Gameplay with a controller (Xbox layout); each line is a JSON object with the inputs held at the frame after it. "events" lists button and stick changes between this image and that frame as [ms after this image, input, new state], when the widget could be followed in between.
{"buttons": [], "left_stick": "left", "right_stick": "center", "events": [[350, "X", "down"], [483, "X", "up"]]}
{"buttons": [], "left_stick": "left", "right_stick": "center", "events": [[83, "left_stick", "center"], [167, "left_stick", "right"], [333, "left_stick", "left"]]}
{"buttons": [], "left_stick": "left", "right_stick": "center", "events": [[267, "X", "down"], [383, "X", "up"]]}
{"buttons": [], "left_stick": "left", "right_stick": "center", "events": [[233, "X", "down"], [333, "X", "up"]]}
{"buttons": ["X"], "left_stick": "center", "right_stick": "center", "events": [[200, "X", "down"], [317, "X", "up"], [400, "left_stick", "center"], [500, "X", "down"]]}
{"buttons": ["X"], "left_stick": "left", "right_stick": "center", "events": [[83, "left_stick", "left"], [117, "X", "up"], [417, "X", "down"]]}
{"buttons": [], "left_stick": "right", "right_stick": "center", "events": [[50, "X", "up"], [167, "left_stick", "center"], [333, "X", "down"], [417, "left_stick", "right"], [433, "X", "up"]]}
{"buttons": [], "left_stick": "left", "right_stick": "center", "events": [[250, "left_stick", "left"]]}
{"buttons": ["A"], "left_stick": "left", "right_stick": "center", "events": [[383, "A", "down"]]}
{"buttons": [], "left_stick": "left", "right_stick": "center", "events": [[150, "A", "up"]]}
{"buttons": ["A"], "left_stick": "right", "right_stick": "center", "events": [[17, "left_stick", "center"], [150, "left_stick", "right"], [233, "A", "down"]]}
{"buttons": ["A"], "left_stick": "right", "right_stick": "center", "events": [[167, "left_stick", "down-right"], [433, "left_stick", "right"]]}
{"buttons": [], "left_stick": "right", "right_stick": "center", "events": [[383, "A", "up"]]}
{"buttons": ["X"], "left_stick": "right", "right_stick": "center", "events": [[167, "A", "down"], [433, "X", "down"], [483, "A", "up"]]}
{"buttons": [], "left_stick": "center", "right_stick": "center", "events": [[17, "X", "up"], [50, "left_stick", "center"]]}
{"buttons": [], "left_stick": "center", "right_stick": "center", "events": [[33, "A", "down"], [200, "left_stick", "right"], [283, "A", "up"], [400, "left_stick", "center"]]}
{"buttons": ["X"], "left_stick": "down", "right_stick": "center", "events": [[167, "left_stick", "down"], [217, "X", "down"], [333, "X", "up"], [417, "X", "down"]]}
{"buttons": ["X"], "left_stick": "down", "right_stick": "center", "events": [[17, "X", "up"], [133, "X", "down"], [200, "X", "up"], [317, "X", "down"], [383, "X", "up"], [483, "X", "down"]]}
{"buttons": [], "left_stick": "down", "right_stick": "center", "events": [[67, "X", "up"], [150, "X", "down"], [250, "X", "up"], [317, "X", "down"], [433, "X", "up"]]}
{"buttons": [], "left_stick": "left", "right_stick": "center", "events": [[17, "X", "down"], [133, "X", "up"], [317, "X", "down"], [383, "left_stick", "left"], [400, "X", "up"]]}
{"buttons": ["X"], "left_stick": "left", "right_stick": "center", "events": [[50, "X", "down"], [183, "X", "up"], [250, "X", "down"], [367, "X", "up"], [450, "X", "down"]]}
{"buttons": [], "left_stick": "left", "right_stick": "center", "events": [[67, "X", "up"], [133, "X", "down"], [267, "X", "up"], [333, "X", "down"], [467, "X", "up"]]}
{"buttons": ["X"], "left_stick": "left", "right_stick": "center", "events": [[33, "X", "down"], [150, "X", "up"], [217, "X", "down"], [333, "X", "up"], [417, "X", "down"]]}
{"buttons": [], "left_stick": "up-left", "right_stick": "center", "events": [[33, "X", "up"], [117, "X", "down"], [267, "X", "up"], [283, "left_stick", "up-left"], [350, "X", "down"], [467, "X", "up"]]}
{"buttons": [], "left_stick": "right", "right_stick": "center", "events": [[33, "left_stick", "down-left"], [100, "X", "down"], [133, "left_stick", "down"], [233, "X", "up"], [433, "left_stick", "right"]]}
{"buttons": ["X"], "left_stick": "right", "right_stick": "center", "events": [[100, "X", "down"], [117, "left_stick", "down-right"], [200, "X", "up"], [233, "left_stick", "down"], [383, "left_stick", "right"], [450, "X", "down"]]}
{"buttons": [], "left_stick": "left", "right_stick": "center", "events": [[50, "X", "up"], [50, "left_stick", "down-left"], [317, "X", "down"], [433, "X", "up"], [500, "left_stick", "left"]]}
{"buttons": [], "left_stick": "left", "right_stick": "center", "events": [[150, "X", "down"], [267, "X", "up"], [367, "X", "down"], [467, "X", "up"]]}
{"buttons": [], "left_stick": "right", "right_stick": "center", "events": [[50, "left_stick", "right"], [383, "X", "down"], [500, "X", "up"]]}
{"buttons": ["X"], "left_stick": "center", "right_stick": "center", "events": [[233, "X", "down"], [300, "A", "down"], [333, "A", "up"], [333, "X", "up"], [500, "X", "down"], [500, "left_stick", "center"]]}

▶ _Aim of the task_: Set down the whole listing once more, precisely as written.

▶ _Solution for this problem_:
Gameplay with a controller (Xbox layout); each line is a JSON object with the inputs held at the frame after it. "events" lists button and stick changes between this image and that frame as [ms after this image, input, new state], when the widget could be followed in between.
{"buttons": [], "left_stick": "left", "right_stick": "center", "events": [[350, "X", "down"], [483, "X", "up"]]}
{"buttons": [], "left_stick": "left", "right_stick": "center", "events": [[83, "left_stick", "center"], [167, "left_stick", "right"], [333, "left_stick", "left"]]}
{"buttons": [], "left_stick": "left", "right_stick": "center", "events": [[267, "X", "down"], [383, "X", "up"]]}
{"buttons": [], "left_stick": "left", "right_stick": "center", "events": [[233, "X", "down"], [333, "X", "up"]]}
{"buttons": ["X"], "left_stick": "center", "right_stick": "center", "events": [[200, "X", "down"], [317, "X", "up"], [400, "left_stick", "center"], [500, "X", "down"]]}
{"buttons": ["X"], "left_stick": "left", "right_stick": "center", "events": [[83, "left_stick", "left"], [117, "X", "up"], [417, "X", "down"]]}
{"buttons": [], "left_stick": "right", "right_stick": "center", "events": [[50, "X", "up"], [167, "left_stick", "center"], [333, "X", "down"], [417, "left_stick", "right"], [433, "X", "up"]]}
{"buttons": [], "left_stick": "left", "right_stick": "center", "events": [[250, "left_stick", "left"]]}
{"buttons": ["A"], "left_stick": "left", "right_stick": "center", "events": [[383, "A", "down"]]}
{"buttons": [], "left_stick": "left", "right_stick": "center", "events": [[150, "A", "up"]]}
{"buttons": ["A"], "left_stick": "right", "right_stick": "center", "events": [[17, "left_stick", "center"], [150, "left_stick", "right"], [233, "A", "down"]]}
{"buttons": ["A"], "left_stick": "right", "right_stick": "center", "events": [[167, "left_stick", "down-right"], [433, "left_stick", "right"]]}
{"buttons": [], "left_stick": "right", "right_stick": "center", "events": [[383, "A", "up"]]}
{"buttons": ["X"], "left_stick": "right", "right_stick": "center", "events": [[167, "A", "down"], [433, "X", "down"], [483, "A", "up"]]}
{"buttons": [], "left_stick": "center", "right_stick": "center", "events": [[17, "X", "up"], [50, "left_stick", "center"]]}
{"buttons": [], "left_stick": "center", "right_stick": "center", "events": [[33, "A", "down"], [200, "left_stick", "right"], [283, "A", "up"], [400, "left_stick", "center"]]}
{"buttons": ["X"], "left_stick": "down", "right_stick": "center", "events": [[167, "left_stick", "down"], [217, "X", "down"], [333, "X", "up"], [417, "X", "down"]]}
{"buttons": ["X"], "left_stick": "down", "right_stick": "center", "events": [[17, "X", "up"], [133, "X", "down"], [200, "X", "up"], [317, "X", "down"], [383, "X", "up"], [483, "X", "down"]]}
{"buttons": [], "left_stick": "down", "right_stick": "center", "events": [[67, "X", "up"], [150, "X", "down"], [250, "X", "up"], [317, "X", "down"], [433, "X", "up"]]}
{"buttons": [], "left_stick": "left", "right_stick": "center", "events": [[17, "X", "down"], [133, "X", "up"], [317, "X", "down"], [383, "left_stick", "left"], [400, "X", "up"]]}
{"buttons": ["X"], "left_stick": "left", "right_stick": "center", "events": [[50, "X", "down"], [183, "X", "up"], [250, "X", "down"], [367, "X", "up"], [450, "X", "down"]]}
{"buttons": [], "left_stick": "left", "right_stick": "center", "events": [[67, "X", "up"], [133, "X", "down"], [267, "X", "up"], [333, "X", "down"], [467, "X", "up"]]}
{"buttons": ["X"], "left_stick": "left", "right_stick": "center", "events": [[33, "X", "down"], [150, "X", "up"], [217, "X", "down"], [333, "X", "up"], [417, "X", "down"]]}
{"buttons": [], "left_stick": "up-left", "right_stick": "center", "events": [[33, "X", "up"], [117, "X", "down"], [267, "X", "up"], [283, "left_stick", "up-left"], [350, "X", "down"], [467, "X", "up"]]}
{"buttons": [], "left_stick": "right", "right_stick": "center", "events": [[33, "left_stick", "down-left"], [100, "X", "down"], [133, "left_stick", "down"], [233, "X", "up"], [433, "left_stick", "right"]]}
{"buttons": ["X"], "left_stick": "right", "right_stick": "center", "events": [[100, "X", "down"], [117, "left_stick", "down-right"], [200, "X", "up"], [233, "left_stick", "down"], [383, "left_stick", "right"], [450, "X", "down"]]}
{"buttons": [], "left_stick": "left", "right_stick": "center", "events": [[50, "X", "up"], [50, "left_stick", "down-left"], [317, "X", "down"], [433, "X", "up"], [500, "left_stick", "left"]]}
{"buttons": [], "left_stick": "left", "right_stick": "center", "events": [[150, "X", "down"], [267, "X", "up"], [367, "X", "down"], [467, "X", "up"]]}
{"buttons": [], "left_stick": "right", "right_stick": "center", "events": [[50, "left_stick", "right"], [383, "X", "down"], [500, "X", "up"]]}
{"buttons": ["X"], "left_stick": "center", "right_stick": "center", "events": [[233, "X", "down"], [300, "A", "down"], [333, "A", "up"], [333, "X", "up"], [500, "X", "down"], [500, "left_stick", "center"]]}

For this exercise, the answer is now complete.